An Archive in a Library


This is me on my 45th birthday in one of the best places in the world: the New York Public Library for the Performing Arts at Lincoln Center, New York, New York. The Academy of Finland funding has allowed me to have my first full-time research leave in a decade, and to spend the time efficiently, I gave myself a birthday present: a two-week “residency” in this collection. The above photograph is of the second floor circulating collections, where books are on open shelves, but much of my time was actually spent with archival collections in the third floor.

The archive requires certain specialist tools of the trade to deal with paper in various stages of disintegration – special supports for books whose spines are like those of a very old person arthritic under the weight of years, led string wrapped in cloth to hold one’s place without cracking the page, and a microspatula for turning a new leaf because a fingertip will only turn the edge to dust.


A historian is taught early on that very old materials or things that are in poor condition have to be treated with care so as to preserve them for others who might need them later. You are never the last person to want to read this or see this or touch this. Someone else – probably someone smarter – will come along and discover it anew. This is a lesson in ethics: I am not who matters, the matter itself has the right to be treated with respect.

Yet, as with ethics, we always will fail and are thus encouraged to try anew and improve on ourselves in treating these material remains of a past chosen for preservation. Disintegration is simply inevitable, entropy seeks to overpower the universe. The materiality of this paper is one of brittleness, the foxing of old pages a sign of passing years like wrinkles on skin. Archivists conserve materials: they use cotton tape and special quality glue, twine and tweezers and brushes and yes, microspatulas, to fix damage, prolonging the life their chronically ailing patients. Some of the materials I sought for were not available because they were scheduled for conservation, others I encountered because they were on exhibit:

Contrasting video of rehearsal and performance, showing costumes with photographs of stagings, posters and film stills, and displaying a wealth of manuscript materials like diaries and letters, the current gallery exhibit celebrates the life of Jerome Robbins, after whom the Dance Collection of the library is named. As with previous exhibitions, most of the objects shown are from this library’s collections, and many have never been shared with the general public. Although the exhibit cannot be as critical as a research might wish it to be, the selection of different kinds of things somehow emphasises the sheer range of what remains of a long career, if some of the sacrifices made on the altar of that career are only hinted at. At the same time, it draws attention to how finding out what is actually in the collections might require a degree of detective work simply because what is on the shelves and on display is merely a fragment of what is there in the vaults, and for those in the know to request and figure out.
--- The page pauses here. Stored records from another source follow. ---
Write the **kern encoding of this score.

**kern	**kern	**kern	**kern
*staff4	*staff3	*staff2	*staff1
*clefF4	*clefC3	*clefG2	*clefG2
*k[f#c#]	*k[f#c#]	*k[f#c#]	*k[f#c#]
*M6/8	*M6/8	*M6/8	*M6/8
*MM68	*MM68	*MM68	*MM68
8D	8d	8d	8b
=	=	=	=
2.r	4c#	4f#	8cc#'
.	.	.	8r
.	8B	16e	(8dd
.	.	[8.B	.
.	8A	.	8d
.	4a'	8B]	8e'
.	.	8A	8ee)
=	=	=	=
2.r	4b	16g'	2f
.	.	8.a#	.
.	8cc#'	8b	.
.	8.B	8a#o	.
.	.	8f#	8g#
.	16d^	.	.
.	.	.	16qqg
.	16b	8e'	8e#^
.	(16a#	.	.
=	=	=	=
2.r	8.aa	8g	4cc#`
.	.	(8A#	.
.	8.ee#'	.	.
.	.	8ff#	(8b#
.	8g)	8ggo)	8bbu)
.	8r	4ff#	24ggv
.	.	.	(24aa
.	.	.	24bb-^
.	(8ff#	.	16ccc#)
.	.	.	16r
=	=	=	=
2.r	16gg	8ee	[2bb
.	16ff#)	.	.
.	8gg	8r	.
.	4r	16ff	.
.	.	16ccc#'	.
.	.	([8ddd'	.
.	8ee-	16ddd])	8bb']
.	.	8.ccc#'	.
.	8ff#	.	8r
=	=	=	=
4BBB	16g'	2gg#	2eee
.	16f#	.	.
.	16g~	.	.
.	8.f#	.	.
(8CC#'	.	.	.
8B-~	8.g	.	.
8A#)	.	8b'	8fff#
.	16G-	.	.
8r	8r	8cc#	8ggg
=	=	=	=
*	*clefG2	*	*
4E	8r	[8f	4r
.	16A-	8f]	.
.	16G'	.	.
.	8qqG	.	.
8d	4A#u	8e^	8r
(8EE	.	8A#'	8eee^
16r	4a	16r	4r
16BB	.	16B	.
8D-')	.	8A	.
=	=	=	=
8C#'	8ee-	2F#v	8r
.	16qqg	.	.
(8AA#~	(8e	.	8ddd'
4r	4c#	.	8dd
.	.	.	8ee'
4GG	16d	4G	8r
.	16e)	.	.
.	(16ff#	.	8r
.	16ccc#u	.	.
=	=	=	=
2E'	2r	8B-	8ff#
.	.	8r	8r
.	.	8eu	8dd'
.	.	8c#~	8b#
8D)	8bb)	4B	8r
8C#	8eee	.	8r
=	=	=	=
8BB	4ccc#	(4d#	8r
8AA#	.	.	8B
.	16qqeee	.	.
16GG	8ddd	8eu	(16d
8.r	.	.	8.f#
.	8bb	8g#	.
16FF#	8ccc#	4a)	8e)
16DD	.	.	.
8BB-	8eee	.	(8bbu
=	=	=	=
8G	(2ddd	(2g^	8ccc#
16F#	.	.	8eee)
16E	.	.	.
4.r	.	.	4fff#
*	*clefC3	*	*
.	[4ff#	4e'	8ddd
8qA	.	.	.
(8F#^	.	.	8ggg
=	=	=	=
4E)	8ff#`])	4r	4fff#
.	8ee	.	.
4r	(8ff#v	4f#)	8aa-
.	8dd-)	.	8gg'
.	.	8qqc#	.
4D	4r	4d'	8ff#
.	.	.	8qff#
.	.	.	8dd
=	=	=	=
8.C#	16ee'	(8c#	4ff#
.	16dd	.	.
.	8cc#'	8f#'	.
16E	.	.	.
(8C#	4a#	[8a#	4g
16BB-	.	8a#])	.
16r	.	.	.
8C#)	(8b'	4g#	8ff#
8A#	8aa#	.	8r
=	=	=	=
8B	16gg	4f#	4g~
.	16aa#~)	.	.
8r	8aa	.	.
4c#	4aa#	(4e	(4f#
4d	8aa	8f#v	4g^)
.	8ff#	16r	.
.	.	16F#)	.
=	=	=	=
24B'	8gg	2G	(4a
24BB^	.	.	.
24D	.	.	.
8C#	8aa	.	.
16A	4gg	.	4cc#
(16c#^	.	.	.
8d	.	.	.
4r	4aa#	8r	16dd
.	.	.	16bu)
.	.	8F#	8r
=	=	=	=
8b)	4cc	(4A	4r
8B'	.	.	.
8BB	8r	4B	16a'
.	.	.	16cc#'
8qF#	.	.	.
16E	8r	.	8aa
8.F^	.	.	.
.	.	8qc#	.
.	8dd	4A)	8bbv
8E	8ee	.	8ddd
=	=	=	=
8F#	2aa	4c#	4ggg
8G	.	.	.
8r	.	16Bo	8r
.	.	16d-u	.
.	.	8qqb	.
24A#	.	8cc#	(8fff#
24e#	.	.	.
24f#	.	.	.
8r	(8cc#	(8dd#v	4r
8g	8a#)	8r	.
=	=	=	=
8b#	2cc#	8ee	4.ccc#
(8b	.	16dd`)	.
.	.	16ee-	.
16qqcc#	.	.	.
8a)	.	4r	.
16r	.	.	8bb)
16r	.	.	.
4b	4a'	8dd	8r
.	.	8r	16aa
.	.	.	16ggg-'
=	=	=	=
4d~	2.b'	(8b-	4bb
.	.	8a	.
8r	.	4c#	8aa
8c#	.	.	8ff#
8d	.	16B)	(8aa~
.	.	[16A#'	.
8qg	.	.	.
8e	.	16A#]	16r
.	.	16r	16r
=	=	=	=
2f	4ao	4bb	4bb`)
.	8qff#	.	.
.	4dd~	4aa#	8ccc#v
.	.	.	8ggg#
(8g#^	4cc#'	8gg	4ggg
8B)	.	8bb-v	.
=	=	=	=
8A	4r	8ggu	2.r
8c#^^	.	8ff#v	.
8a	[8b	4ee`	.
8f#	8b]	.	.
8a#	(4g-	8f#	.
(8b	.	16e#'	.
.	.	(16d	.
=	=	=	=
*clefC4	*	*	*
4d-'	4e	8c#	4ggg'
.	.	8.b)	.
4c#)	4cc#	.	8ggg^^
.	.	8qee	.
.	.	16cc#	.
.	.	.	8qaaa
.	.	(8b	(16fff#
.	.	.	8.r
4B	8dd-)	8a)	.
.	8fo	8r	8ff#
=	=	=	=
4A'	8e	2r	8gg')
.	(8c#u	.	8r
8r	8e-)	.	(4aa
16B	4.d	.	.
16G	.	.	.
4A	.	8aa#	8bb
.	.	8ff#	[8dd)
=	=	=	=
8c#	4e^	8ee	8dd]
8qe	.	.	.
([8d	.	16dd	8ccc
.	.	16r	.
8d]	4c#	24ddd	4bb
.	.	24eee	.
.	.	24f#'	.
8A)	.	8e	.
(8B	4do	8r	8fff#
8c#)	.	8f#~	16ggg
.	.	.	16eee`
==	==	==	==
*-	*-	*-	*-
No matter how much care one takes, after some time in the archives, one has breathed in dust that was once part of the archived object, but one has also touched where another has cared enough to turn this particular page – if a little too rapidly for the fibres that used to form a whole but due to their age simply came apart in that one flip of a careless finger. Digital versions of archival materials do not have this immediate materiality, not even to the degree of the object meticulously positioned in a display case. Reading a digital book lacks the smell of dead organisms used in conveying its message, just as a costume on a dummy lacks the movement of the dancer. The more yellowed and fragile the leaves, the more worn the fabric, the more they recall the turning of the season outside from summer to autumn – fall, in the old version of English still used in America. Archives are corporeal work: a few more hours of sitting in a chair in the cool, air-conditioned room, and my body aches like the book in front of me does not.

Outside, in the rain, leaves are falling.